E infatti, senza troppi problemi nel 1956 viene firmato il Trattato di Roma che data la nascita della CEE. Un mercato comune europeo pieno di merci e uomini in omvimento transfrontaliero.
Ma il fine ultimo era, come al solito, più ambizioso. Si trattava nientemeno che della “completa integrazione degli Stati europei”, come ebbe a dire nel 1960 Karl Roemer, avvocato generale tedesco della Corte di Giustizia. “I Trattati – spiegò – non sono che la parziale realizzazione di questo grande programma generale”.
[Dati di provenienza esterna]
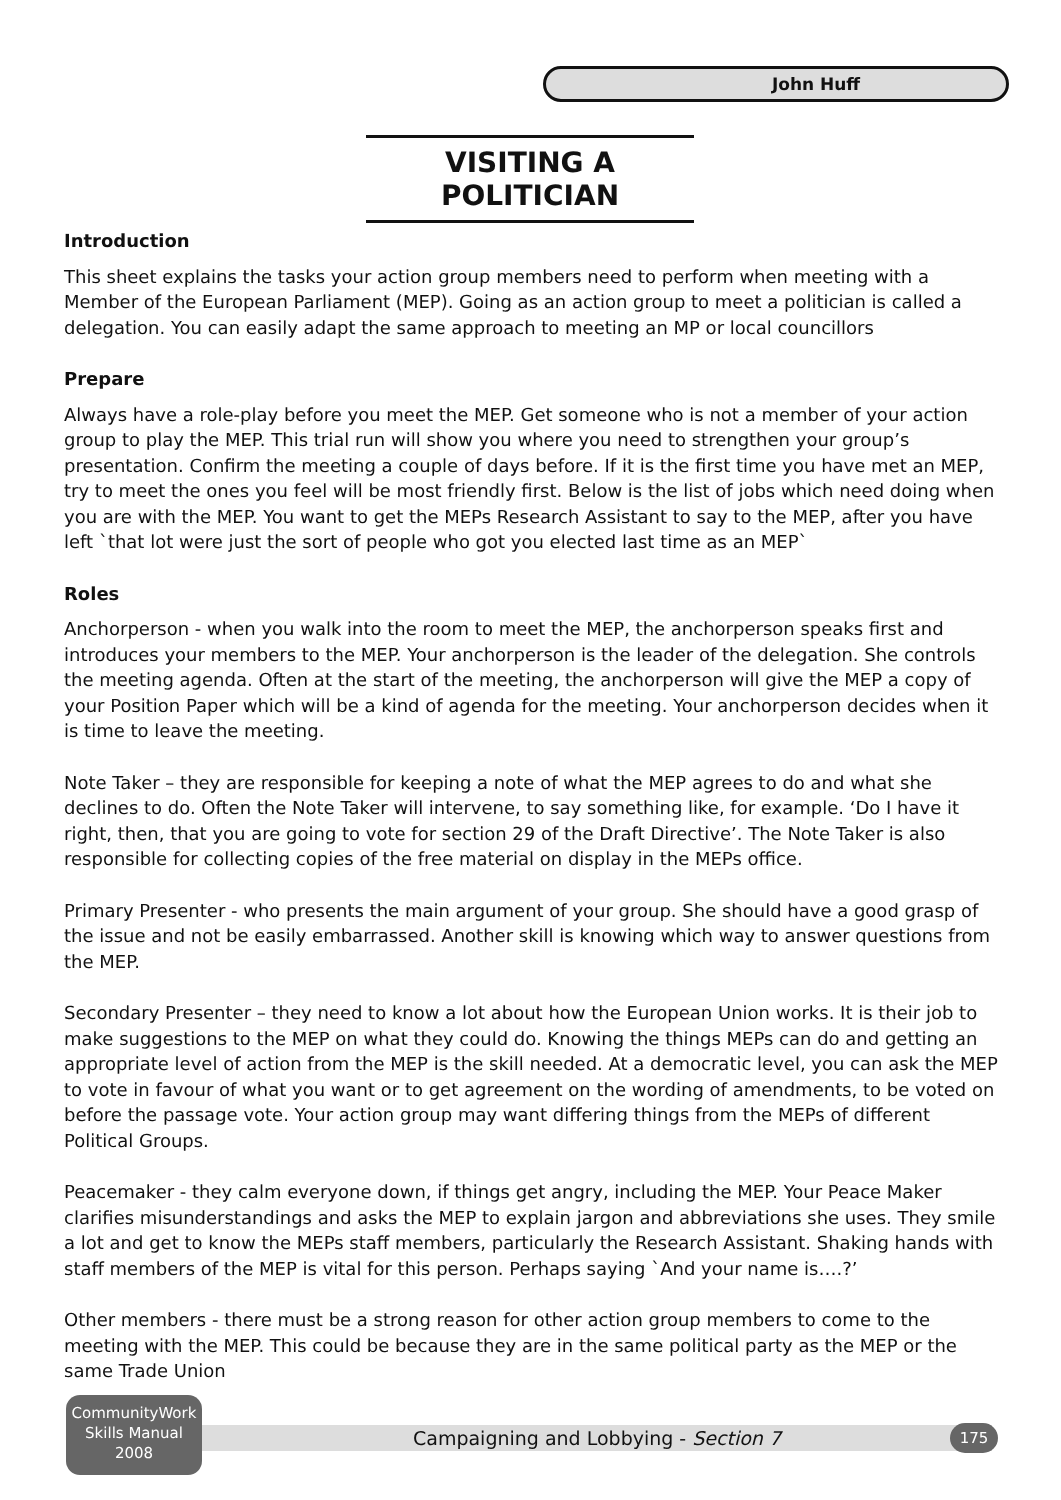John Huff
VISITING A POLITICIAN
Introduction
This sheet explains the tasks your action group members need to perform when meeting with a Member of the European Parliament (MEP). Going as an action group to meet a politician is called a delegation. You can easily adapt the same approach to meeting an MP or local councillors
Prepare
Always have a role-play before you meet the MEP. Get someone who is not a member of your action group to play the MEP. This trial run will show you where you need to strengthen your group’s presentation. Confirm the meeting a couple of days before. If it is the first time you have met an MEP, try to meet the ones you feel will be most friendly first. Below is the list of jobs which need doing when you are with the MEP. You want to get the MEPs Research Assistant to say to the MEP, after you have left `that lot were just the sort of people who got you elected last time as an MEP`
Roles
Anchorperson - when you walk into the room to meet the MEP, the anchorperson speaks first and introduces your members to the MEP. Your anchorperson is the leader of the delegation. She controls the meeting agenda. Often at the start of the meeting, the anchorperson will give the MEP a copy of your Position Paper which will be a kind of agenda for the meeting. Your anchorperson decides when it is time to leave the meeting.
Note Taker – they are responsible for keeping a note of what the MEP agrees to do and what she declines to do. Often the Note Taker will intervene, to say something like, for example. ‘Do I have it right, then, that you are going to vote for section 29 of the Draft Directive’. The Note Taker is also responsible for collecting copies of the free material on display in the MEPs office.
Primary Presenter - who presents the main argument of your group. She should have a good grasp of the issue and not be easily embarrassed. Another skill is knowing which way to answer questions from the MEP.
Secondary Presenter – they need to know a lot about how the European Union works. It is their job to make suggestions to the MEP on what they could do. Knowing the things MEPs can do and getting an appropriate level of action from the MEP is the skill needed. At a democratic level, you can ask the MEP to vote in favour of what you want or to get agreement on the wording of amendments, to be voted on before the passage vote. Your action group may want differing things from the MEPs of different Political Groups.
Peacemaker - they calm everyone down, if things get angry, including the MEP. Your Peace Maker clarifies misunderstandings and asks the MEP to explain jargon and abbreviations she uses. They smile a lot and get to know the MEPs staff members, particularly the Research Assistant. Shaking hands with staff members of the MEP is vital for this person. Perhaps saying `And your name is….?’
Other members - there must be a strong reason for other action group members to come to the meeting with the MEP. This could be because they are in the same political party as the MEP or the same Trade Union
CommunityWork
Skills Manual
2008
Campaigning and Lobbying - Section 7 175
Due anni dopo, nel 1962, un altro fervente europeista tedesco, Walter Hellstein, che presiedette in quegli anni la commissione CEE (antesignana di quella Ue), disse che “l’integrazione economica europea è, nella sua essenza, un fenomeno politico. La CEE costituisce un’unione politica nel campo economico e sociale”.
Col passare del tempo le comunità europee, a partire dalla CECA fino alla CEE e poi all’UE, grazie all’intensa opera delle Corte di Giustizia europea, che si occupò di commentare, e rileggere le norme nazionali alla luce dei Trattati, divennero così comunità di diritto capaci, proprio perché sovranazionali di imporsi sugli Stati. Una sorta di riedizione del Sacro romano impero, senza sacro né romano, ma profano e sovranazionale.
La nascita del diritto comunitario fu lo strumento principe, e lo è tuttora, della lenta conquista dell’Unione politica europea che procede, oggi come ieri, tramite argomenti noiosi come l’Unione Bancaria. avendo come fine, ormai dichiarato, l’Unione politica.
Ce ne sarebbe tanto ancora da raccontare (lo faremo, prima o poi) ma per il momento è più utile tornare alla mia domanda iniziale.
Cos’è l’Europa?
Se leggiamo lo studio di Bankitalia di cui ho parlato, viene fuori che l’Europa, almeno relativamente alle questioni finanziarie (ma in fondo vale per tutto il resto), è un corpo di norme giuridiche che nel tempo sono diventate sempre più appannaggio di sconosciuti legulei le cui coordinate vengono fissate in vertici intergovernativi e scritti a Bruxelles e a Strasburgo.
L’Europa, quindi, è un organismo giuridico disincarnato.
Un OGM.
Organismo giuridicamente modificato.
Ps
Con questo post ho provato ad allargare il campo dell’analisi dai temi prettamente economici a quelli storico-giuridici, che come spero di aver reso chiaro, ad essi sono sottintesi. Non essendo giurista, come d’altronde non sono economista, mi perdonerete semplificazioni ed errori. Lo scopo, come sempre, non è dare lezioni o rivelare segreti. Lo scopo è ragionare insieme sul nostro presente, per provare a capire il futuro che ci aspetta. Da questo punto di vista sarebbe miserevole ridurre tutto all’economia.
Buona lettura e grazie per l’attenzione.